** BRANO PROPOSTO **
▼▼▼

Il giorno sacro di ogni settimana è il venerdì: in questo
giorno il califfo si recava alla moschea e recitava la preghiera rituale, i
fedeli assistevano alla lettura di un sermone (khutba ) fatto da un
dottore (khatib ) che parlava da una specie di pulpito (minbar).
▪ Escatologia. Nel Corano (II, 262)
si fa cenno alla resurrezione finale (qiyam ) raffigurata con
termini che ricordano la visione del profeta Ezechiele. Subito dopo la morte,
il defunto sarà interrogato nella sua tomba dagli angeli Munkir e Nakīr (Cor
L, 16) assisi uno alla sua destra e l'altro alla sua sinistra. Quando
passerà l'ultima ora del mondo, Dio giudicherà gli uomini mediante una grande
bilancia che farà giusto peso delle loro azioni: se l'esito è favorevole, il
buon musulmano potrà passare sul ponte di Sirat, sottile come un capello,
teso sull'abisso, ed entrerà in paradiso (il Ğannat), concepito come
un luogo di delizie per i sensi e per lo spirito; se si tratta di un infedele o
di un cattivo musulmano, precipiterà dall'alto del ponte nell'abisso
dell'inferno (o Ğahannam).
▪ Correnti moderniste. Restano da segnalare alcune correnti d'opinione moderniste che hanno percorso in quest'ultimo secolo il mondo musulmano. Nate essenzialmente da una polemica con la civiltà occidentale, possono essere sintetizzate come tentativi di dare significati moderni alle parole dette da Dio. Le principali correnti di questo pensiero sono la scuola egiziana e quella indiana, alle quali va affiancata la turca, che finisce per sboccare in un vero e proprio laicismo. La figura più rappresentativa della scuola indiana fu Sayyid Ahmad Khan di Delhi (1817 - 1898) che tentò di colmare l'abisso tra Oriente e Occidente proclamando la non opposizione dell'Islam alla civiltà occidentale. Il modernismo egiziano nasce invece dalle teorie predicate da Ğamal ad-dīn al-Afghanī (1839 - 1897) : filosofo, scrittore e giornalista, fu fondatore del movimento panislamico che cercò di unire tutti i popoli musulmani sotto la sovranità spirituale del califfo ottomano. Fra i suoi discepoli spicca la figura di Muhammad ‘Abduh (1849 - 1905) che non portò grosse innovazioni alla struttura tradizionale della fede, ma fu un incitatore della ricerca del pensiero moderno, convinto che questo non potesse che confermare la verità dell'Islam. Il più acuto tra i modernisti musulmani deve però essere considerato il poeta e pensatore indiano Muhammad Iqbal.

▲▲▲

** RECORD ESTRATTI **

▼▼▼

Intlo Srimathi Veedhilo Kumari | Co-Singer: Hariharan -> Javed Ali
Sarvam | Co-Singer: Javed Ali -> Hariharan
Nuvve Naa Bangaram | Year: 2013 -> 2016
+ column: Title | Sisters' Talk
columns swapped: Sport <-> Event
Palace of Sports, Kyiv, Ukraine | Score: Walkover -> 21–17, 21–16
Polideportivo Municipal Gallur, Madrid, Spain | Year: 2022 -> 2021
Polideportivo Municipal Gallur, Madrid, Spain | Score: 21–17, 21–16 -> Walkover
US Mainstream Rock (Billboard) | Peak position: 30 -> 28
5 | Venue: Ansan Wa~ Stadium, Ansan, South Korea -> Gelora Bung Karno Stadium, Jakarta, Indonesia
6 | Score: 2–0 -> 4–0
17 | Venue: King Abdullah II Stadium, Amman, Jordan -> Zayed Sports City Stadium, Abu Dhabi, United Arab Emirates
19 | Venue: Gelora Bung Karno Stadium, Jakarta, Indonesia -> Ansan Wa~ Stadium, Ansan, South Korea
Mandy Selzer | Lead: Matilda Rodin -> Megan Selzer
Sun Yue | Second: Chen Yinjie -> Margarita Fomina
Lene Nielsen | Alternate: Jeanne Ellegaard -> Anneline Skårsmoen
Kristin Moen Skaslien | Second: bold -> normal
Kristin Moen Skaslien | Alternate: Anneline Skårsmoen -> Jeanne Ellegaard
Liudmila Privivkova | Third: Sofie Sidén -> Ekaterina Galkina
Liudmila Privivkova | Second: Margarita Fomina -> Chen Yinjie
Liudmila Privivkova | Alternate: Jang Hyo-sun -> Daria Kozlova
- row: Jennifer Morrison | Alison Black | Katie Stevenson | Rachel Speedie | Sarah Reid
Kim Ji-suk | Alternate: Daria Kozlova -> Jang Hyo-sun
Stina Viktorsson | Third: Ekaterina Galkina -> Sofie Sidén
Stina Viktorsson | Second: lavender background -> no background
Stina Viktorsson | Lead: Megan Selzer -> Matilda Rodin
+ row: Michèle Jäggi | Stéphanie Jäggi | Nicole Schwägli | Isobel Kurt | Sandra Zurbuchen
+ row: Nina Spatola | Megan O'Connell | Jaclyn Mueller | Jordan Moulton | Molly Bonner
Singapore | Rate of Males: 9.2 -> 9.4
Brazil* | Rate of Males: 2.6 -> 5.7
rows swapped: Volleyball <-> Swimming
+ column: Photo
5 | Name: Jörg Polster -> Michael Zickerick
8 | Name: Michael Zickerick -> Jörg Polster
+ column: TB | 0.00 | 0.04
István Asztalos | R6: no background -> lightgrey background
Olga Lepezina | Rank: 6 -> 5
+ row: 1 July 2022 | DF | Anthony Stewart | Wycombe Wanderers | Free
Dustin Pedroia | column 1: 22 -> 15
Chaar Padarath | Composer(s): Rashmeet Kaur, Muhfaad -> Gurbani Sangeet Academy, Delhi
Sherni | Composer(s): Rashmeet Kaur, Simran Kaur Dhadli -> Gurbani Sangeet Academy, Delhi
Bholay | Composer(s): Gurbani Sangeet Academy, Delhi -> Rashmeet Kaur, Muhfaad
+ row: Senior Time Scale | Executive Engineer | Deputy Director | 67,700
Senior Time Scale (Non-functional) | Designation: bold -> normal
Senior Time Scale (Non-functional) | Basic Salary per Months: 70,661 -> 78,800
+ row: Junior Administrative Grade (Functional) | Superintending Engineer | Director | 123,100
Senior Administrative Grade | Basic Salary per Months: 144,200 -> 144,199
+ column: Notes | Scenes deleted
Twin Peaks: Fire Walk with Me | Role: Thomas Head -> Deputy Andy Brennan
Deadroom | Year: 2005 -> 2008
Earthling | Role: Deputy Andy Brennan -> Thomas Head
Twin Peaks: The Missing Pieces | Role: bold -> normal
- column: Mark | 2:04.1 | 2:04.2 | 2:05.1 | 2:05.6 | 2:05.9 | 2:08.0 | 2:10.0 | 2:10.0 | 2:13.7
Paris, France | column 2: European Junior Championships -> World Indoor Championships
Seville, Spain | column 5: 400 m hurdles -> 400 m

▲▲▲

** ESERCIZIO ASSEGNATO **
Riporta la parte del brano che ha inizio con "Il giorno sacro" e si chiude dopo "di pulpito (minbar).", sostituendo "sermone" con "discorso". I record non hanno alcun legame con il brano.

** RISULTATO **
Il giorno sacro di ogni settimana è il venerdì: in questo
giorno il califfo si recava alla moschea e recitava la preghiera rituale, i
fedeli assistevano alla lettura di un discorso (khutba ) fatto da un
dottore (khatib ) che parlava da una specie di pulpito (minbar).